Users unable to log into ALM, faced error: "ALM failed to retrieve authentication data"
Wondering if anyone came across this before and can shed some light on what may have caused it:
Yesterday all users were who attempted to log into ALM were meet with below the error:
“ALM failed to retrieve authentication data”
We have two windows ALM servers (12.21 patch 7) in high availability with LDAP authentication in place. Users meet the same error when they hit either node.
Thankfully after restarting the ALM service on both ALM servers, users were then able to successfully access ALM. Still would like to understand what happened here.
QC logs mention:
Invalid request: Remote host: xx.xx.xx.xx, Meta Data: [Function Name: Logout, Login Session ID: 21510287, Project Session ID: 10038317, Call ID: 45]. Error: Failed to obtain a connection to schema 'qcsiteadmin_xxxxxxx' - timeout expired.
Any insight appreciated
The issue reoccurred this morning. Users were unable to login. Both application server nodes returned the same error message when users attempted to log in.
"ALM failed to retrieve authentication data"
In the SA logs the following error is thrown.
"Exception thrown when executing the job I am alive
Failed to set application server's last touch time.; Failed to obtain a connection to schema 'qcsiteadmin_db_tcoe_ALM1220' - timeout expired;"
We were able to resolve by restarting the ALM service on both application server nodes but it is very concerning that this is happening randomly in our Production environment.
Our DBA's checking our database server at the time of the issue and did not find anything of concern.
Looks like data server, repository server and application servers are not rebooting in correct order (one after after another) after weekend maintenance due to which you are facing this issue.

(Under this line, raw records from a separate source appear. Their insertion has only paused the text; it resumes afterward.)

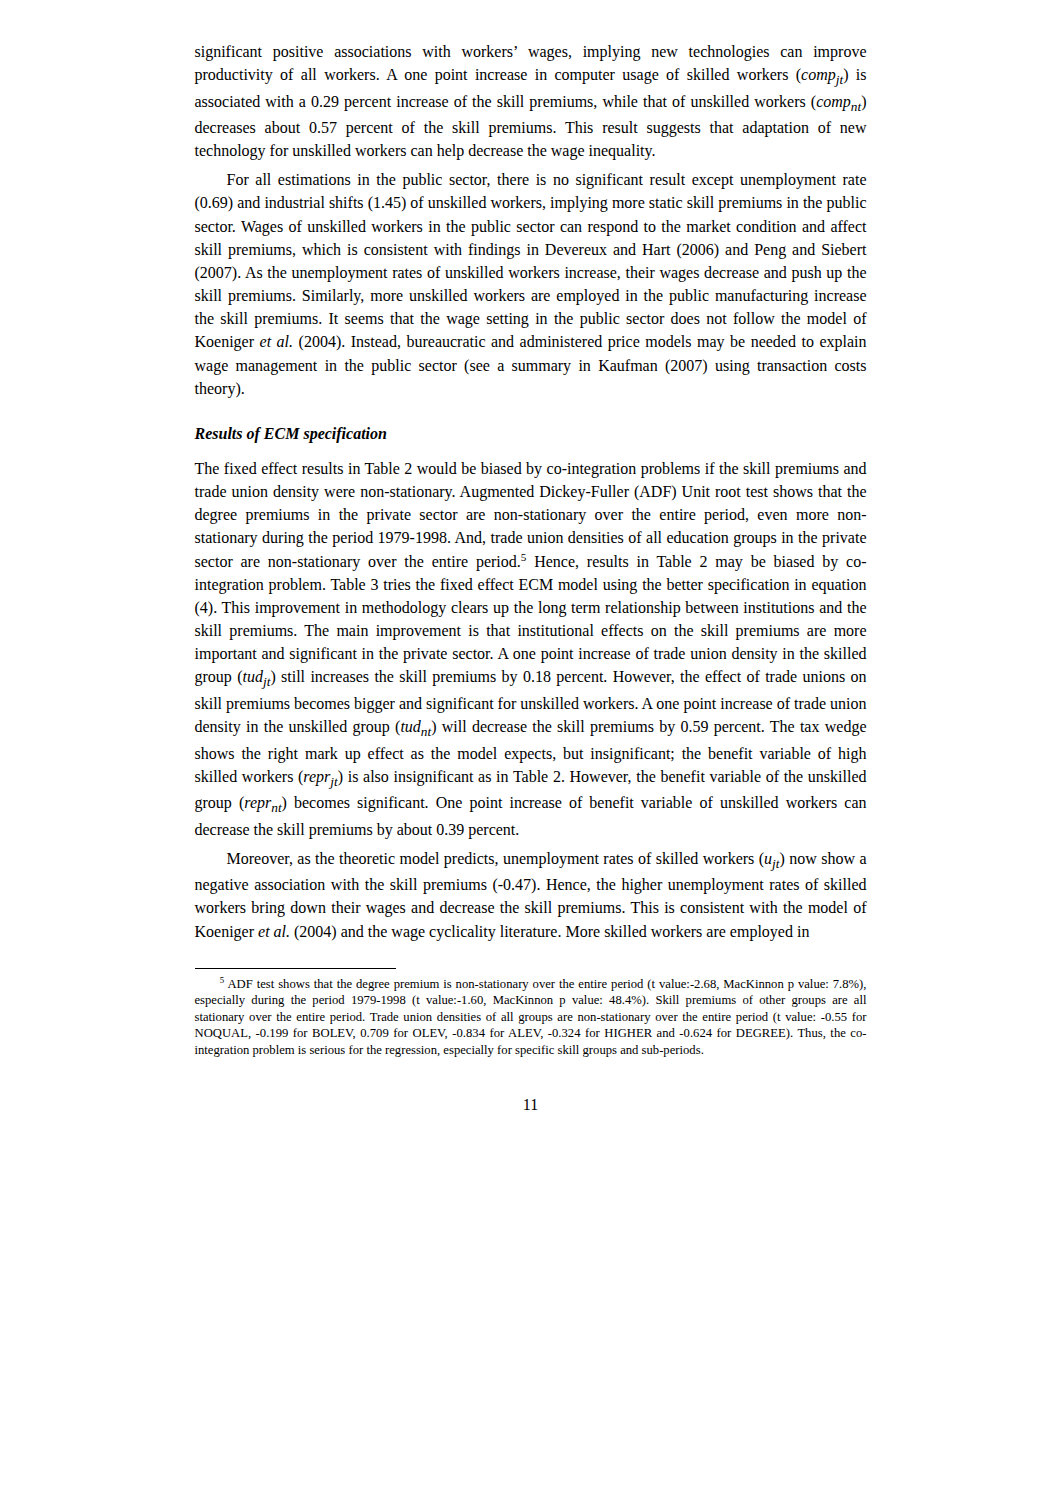significant positive associations with workers’ wages, implying new technologies can improve productivity of all workers. A one point increase in computer usage of skilled workers (compjt) is associated with a 0.29 percent increase of the skill premiums, while that of unskilled workers (compnt) decreases about 0.57 percent of the skill premiums. This result suggests that adaptation of new technology for unskilled workers can help decrease the wage inequality.
For all estimations in the public sector, there is no significant result except unemployment rate (0.69) and industrial shifts (1.45) of unskilled workers, implying more static skill premiums in the public sector. Wages of unskilled workers in the public sector can respond to the market condition and affect skill premiums, which is consistent with findings in Devereux and Hart (2006) and Peng and Siebert (2007). As the unemployment rates of unskilled workers increase, their wages decrease and push up the skill premiums. Similarly, more unskilled workers are employed in the public manufacturing increase the skill premiums. It seems that the wage setting in the public sector does not follow the model of Koeniger et al. (2004). Instead, bureaucratic and administered price models may be needed to explain wage management in the public sector (see a summary in Kaufman (2007) using transaction costs theory).
Results of ECM specification
The fixed effect results in Table 2 would be biased by co-integration problems if the skill premiums and trade union density were non-stationary. Augmented Dickey-Fuller (ADF) Unit root test shows that the degree premiums in the private sector are non-stationary over the entire period, even more non-stationary during the period 1979-1998. And, trade union densities of all education groups in the private sector are non-stationary over the entire period.5 Hence, results in Table 2 may be biased by co-integration problem. Table 3 tries the fixed effect ECM model using the better specification in equation (4). This improvement in methodology clears up the long term relationship between institutions and the skill premiums. The main improvement is that institutional effects on the skill premiums are more important and significant in the private sector. A one point increase of trade union density in the skilled group (tudjt) still increases the skill premiums by 0.18 percent. However, the effect of trade unions on skill premiums becomes bigger and significant for unskilled workers. A one point increase of trade union density in the unskilled group (tudnt) will decrease the skill premiums by 0.59 percent. The tax wedge shows the right mark up effect as the model expects, but insignificant; the benefit variable of high skilled workers (reprjt) is also insignificant as in Table 2. However, the benefit variable of the unskilled group (reprnt) becomes significant. One point increase of benefit variable of unskilled workers can decrease the skill premiums by about 0.39 percent.
Moreover, as the theoretic model predicts, unemployment rates of skilled workers (ujt) now show a negative association with the skill premiums (-0.47). Hence, the higher unemployment rates of skilled workers bring down their wages and decrease the skill premiums. This is consistent with the model of Koeniger et al. (2004) and the wage cyclicality literature. More skilled workers are employed in
5 ADF test shows that the degree premium is non-stationary over the entire period (t value:-2.68, MacKinnon p value: 7.8%), especially during the period 1979-1998 (t value:-1.60, MacKinnon p value: 48.4%). Skill premiums of other groups are all stationary over the entire period. Trade union densities of all groups are non-stationary over the entire period (t value: -0.55 for NOQUAL, -0.199 for BOLEV, 0.709 for OLEV, -0.834 for ALEV, -0.324 for HIGHER and -0.624 for DEGREE). Thus, the co-integration problem is serious for the regression, especially for specific skill groups and sub-periods.
11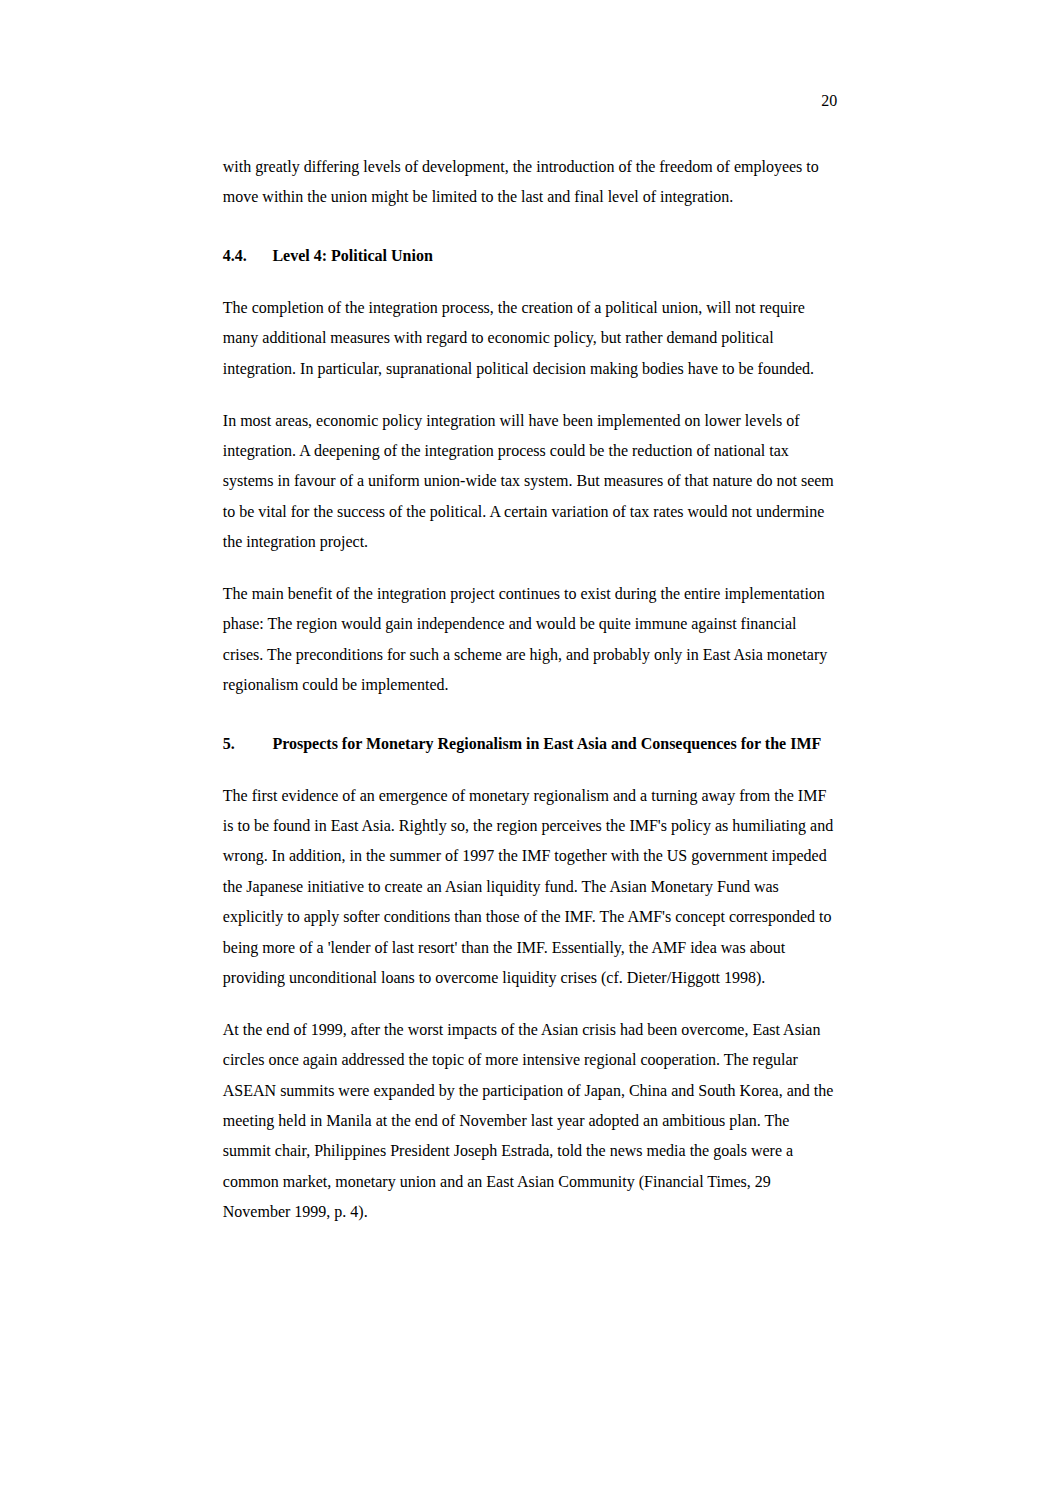20
with greatly differing levels of development, the introduction of the freedom of employees to move within the union might be limited to the last and final level of integration.
4.4. Level 4: Political Union
The completion of the integration process, the creation of a political union, will not require many additional measures with regard to economic policy, but rather demand political integration. In particular, supranational political decision making bodies have to be founded.
In most areas, economic policy integration will have been implemented on lower levels of integration. A deepening of the integration process could be the reduction of national tax systems in favour of a uniform union-wide tax system. But measures of that nature do not seem to be vital for the success of the political. A certain variation of tax rates would not undermine the integration project.
The main benefit of the integration project continues to exist during the entire implementation phase: The region would gain independence and would be quite immune against financial crises. The preconditions for such a scheme are high, and probably only in East Asia monetary regionalism could be implemented.
5. Prospects for Monetary Regionalism in East Asia and Consequences for the IMF
The first evidence of an emergence of monetary regionalism and a turning away from the IMF is to be found in East Asia. Rightly so, the region perceives the IMF's policy as humiliating and wrong. In addition, in the summer of 1997 the IMF together with the US government impeded the Japanese initiative to create an Asian liquidity fund. The Asian Monetary Fund was explicitly to apply softer conditions than those of the IMF. The AMF's concept corresponded to being more of a 'lender of last resort' than the IMF. Essentially, the AMF idea was about providing unconditional loans to overcome liquidity crises (cf. Dieter/Higgott 1998).
At the end of 1999, after the worst impacts of the Asian crisis had been overcome, East Asian circles once again addressed the topic of more intensive regional cooperation. The regular ASEAN summits were expanded by the participation of Japan, China and South Korea, and the meeting held in Manila at the end of November last year adopted an ambitious plan. The summit chair, Philippines President Joseph Estrada, told the news media the goals were a common market, monetary union and an East Asian Community (Financial Times, 29 November 1999, p. 4).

Issue is occuring because DB server might not be fully up at the time application service wanted it to be available.
Ideally , both your database server and application sever should not be restarted at same time.
We have to ensure that application server should restart only after both database server and repository server has been restarted and is available ( up and online).
What you can do as keep the database sever patching maintenance in a week prior to application server patching , this way both servers will be on different week schedules and outage can be eradicated.
I checked the server boot times as you suggested.
DB Server: 06/21/2020 7PM
App Server 1: 06/20/2020 10PM
App Server 2: 06/20/2020 10:30PM
Repo is on a NAS share. Server was not rebooted.
However, this issue occurred on Friday June 19th, before any servers were patched and rebooted.
So the issue seems to be that on random occasions the application loses connection to the qcsiteadmin_db
Our systems support and DBA's would definitely notify us if there was an issue with the DB server losing network connectivity or being unavailable.
We use Dynatrace monitoring on all of our servers and I cannot see anything in there this morning when the latest instance of this issue occurred.
Yes true, from the error log it seems to be a random issue with the connection to the SA schema in your DB server.
Please check the stability of the DB server network, and another check point is if your DB server is under some maintenance work impacting the availability of that specific schema.